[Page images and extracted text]
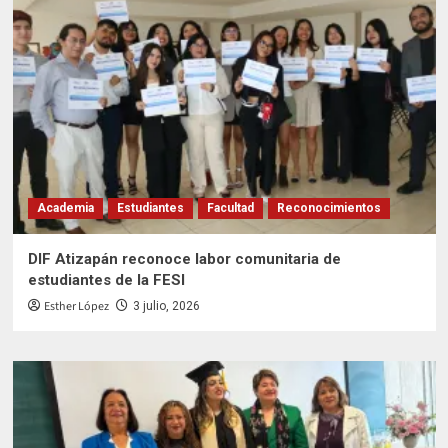
Academia
Estudiantes
Facultad
Reconocimientos
DIF Atizapán reconoce labor comunitaria de
estudiantes de la FESI
Esther López
3 julio, 2026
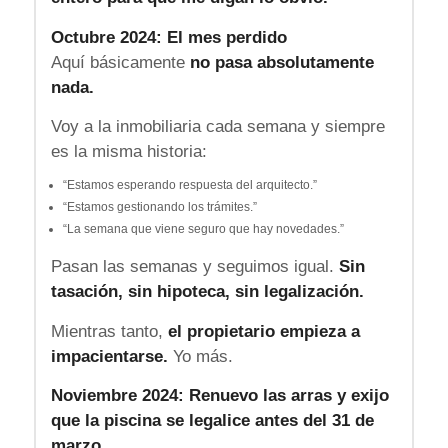
Octubre 2024: El mes perdido
Aquí básicamente
no pasa absolutamente
nada.
Voy a la inmobiliaria cada semana y siempre
es la misma historia:
“Estamos esperando respuesta del arquitecto.”
“Estamos gestionando los trámites.”
“La semana que viene seguro que hay novedades.”
Pasan las semanas y seguimos igual.
Sin
tasación, sin hipoteca, sin legalización.
Mientras tanto,
el propietario empieza a
impacientarse.
Yo más.
Noviembre 2024: Renuevo las arras y exijo
que la piscina se legalice antes del 31 de
marzo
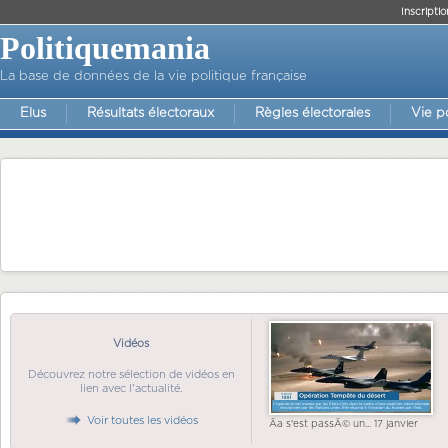
Inscriptio
Politiquemania
La base de données de la vie politique française
Elus
Résultats électoraux
Règles électorales
Vie p
Vidéos
Découvrez notre sélection de vidéos en
lien avec l'actualité.
Voir toutes les vidéos
Ãa s'est passÃ© un... 17 janvier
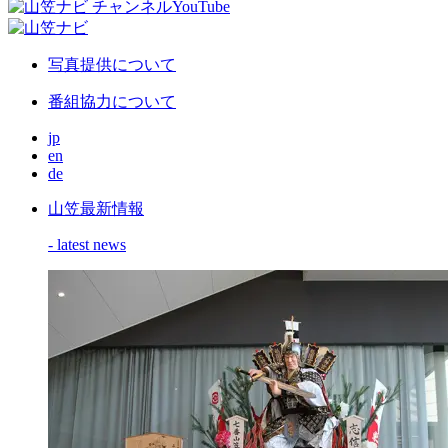
写真提供について
番組協力について
jp
en
de
山笠最新情報
- latest news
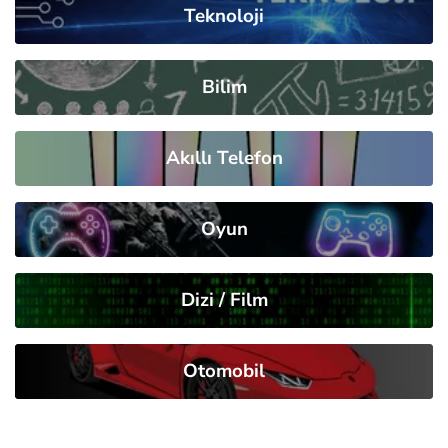
Teknoloji
Bilim
Akıllı Telefon
Oyun
Dizi / Film
Otomobil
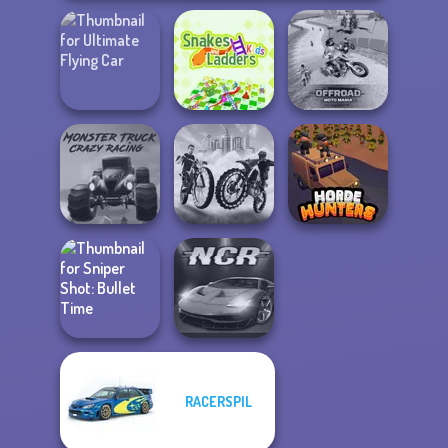
Ultimate Flying
Snakes and
Offroad Moto
Car
Ladders
Mania
Monster Truck
City Bike Racing
Crazy Racing
Champion
Horde Hunters
RACERSPIL
Sniper Shot:
Bullet Time
Night City Racing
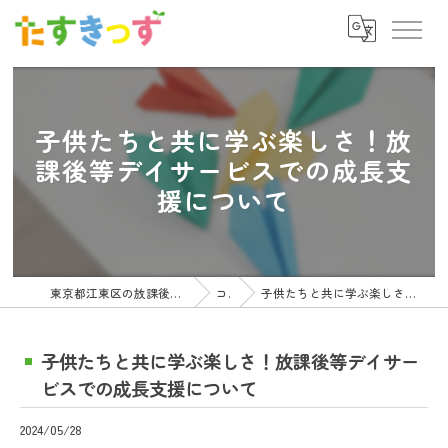
子供たちと共に学ぶ楽しさ！放
課後等デイサービスでの成長支
援について
東京都江東区の放課後等デイサービスの求人ならたすきっず
コラム
子供たちと共に学ぶ楽しさ！放課後等デイサービスでの成長支援について
子供たちと共に学ぶ楽しさ！放課後等デイサー
ビスでの成長支援について
2024/05/28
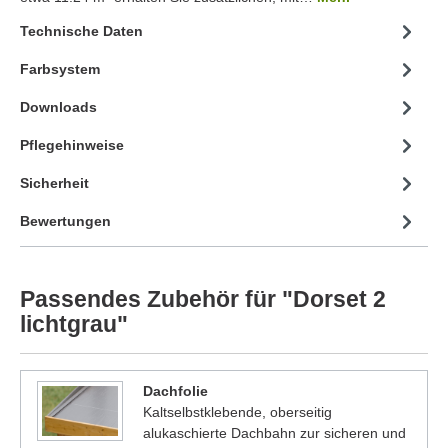
Technische Daten
Farbsystem
Downloads
Pflegehinweise
Sicherheit
Bewertungen
Passendes Zubehör für "Dorset 2
lichtgrau"
Dachfolie
Kaltselbstklebende, oberseitig
alukaschierte Dachbahn zur sicheren und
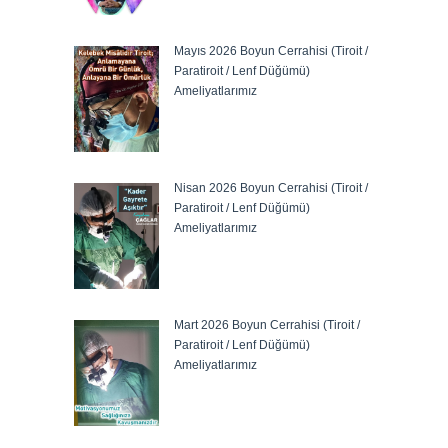
Mayıs 2026 Boyun Cerrahisi (Tiroit /
Paratiroit / Lenf Düğümü)
Ameliyatlarımız
Nisan 2026 Boyun Cerrahisi (Tiroit /
Paratiroit / Lenf Düğümü)
Ameliyatlarımız
Mart 2026 Boyun Cerrahisi (Tiroit /
Paratiroit / Lenf Düğümü)
Ameliyatlarımız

PROBLEM TO WORK ON:
Show every line above that contains the string "子供たちと共に学ぶ楽しさ".

TASK ANSWER:
子供たちと共に学ぶ楽しさ！放
子供たちと共に学ぶ楽しさ！放課後等デイサービスでの成長支援について
子供たちと共に学ぶ楽しさ！放課後等デイサー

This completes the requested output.